The University of Detroit Mercy School of Law will present “Going to Seed: Agriculture in Distressed Cities” on Friday, March 7, from 9:30 a.m. - 2:45 p.m. at the school at 651 East Jefferson Avenue in Detroit.
UDM Law Professor Jacqueline Hand organized the event and will provide the introductory remarks. She will also moderate sessions along with UDM Law Associate Professor Julia Belian. Associate Professor of Architecture Daniel Pitera, Director of the Detroit Collaborative Design Center at UDM, will give the keynote speech.
“One of the things we’re trying to do with this program is to provide a broader perspective,” Hand says. “We’re making decisions today that are going to impact the city over the next 100 years. The reason I wanted to do this conference was to bring in people who are thinking about those broader issues.”

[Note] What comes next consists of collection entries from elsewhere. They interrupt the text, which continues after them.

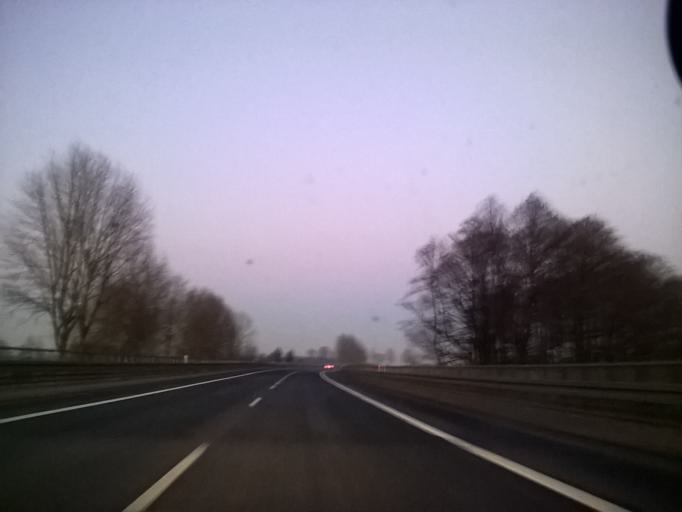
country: PL
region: Warmian-Masurian Voivodeship
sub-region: Powiat olsztynski
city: Czerwonka
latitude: 53.8279
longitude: 20.8715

Some of the topics to be covered include:
• Cultural Aspects of Implementing Urban Agriculture
• Nuts and Bolts of Building a Local Food System
• Local Perspectives on Detroit’s Green Thumb
Participants will include Jaime Bouvier, Case Western Reserve University School of Law; Becky Jacobs, University of Tennessee College of Law; Dara Marcus, University of Ottawa; Jessica Owley, SUNY Buffalo Law School; Anastasi Telesetsky, University of Idaho College of Law; Peter Wendel, Pepperdine University School of Law; Daniel Carmody, President of the Eastern Market Corporation; and Becky Lundberg Witt of the Community Law Center in Baltimore, Md.
“Part of what has made the ‘urban ag’ scene in Detroit so interesting is that it’s been sort of a seat of the pants, under the legal radar phenomenon,” Hand says. “Much of the activity would’ve been technically illegal under the zoning act until it was changed.”
Those zoning laws, in part, compel property owners to be good neighbors and not engage in activities that will “spill over” to other properties. This is never more true than in the case of urban agriculture.
“If I have cats and, for some reason, can’t get to the litter box today, the only one impacted is me,” Hand says. “If I have a chicken coop and don’t attend to it, that’s different. In Detroit, you’re still talking about an urban environment, even if it’s occasionally not a dense one. Even with as much as Detroit has shrunk, it’s still denser than Dallas or Phoenix.”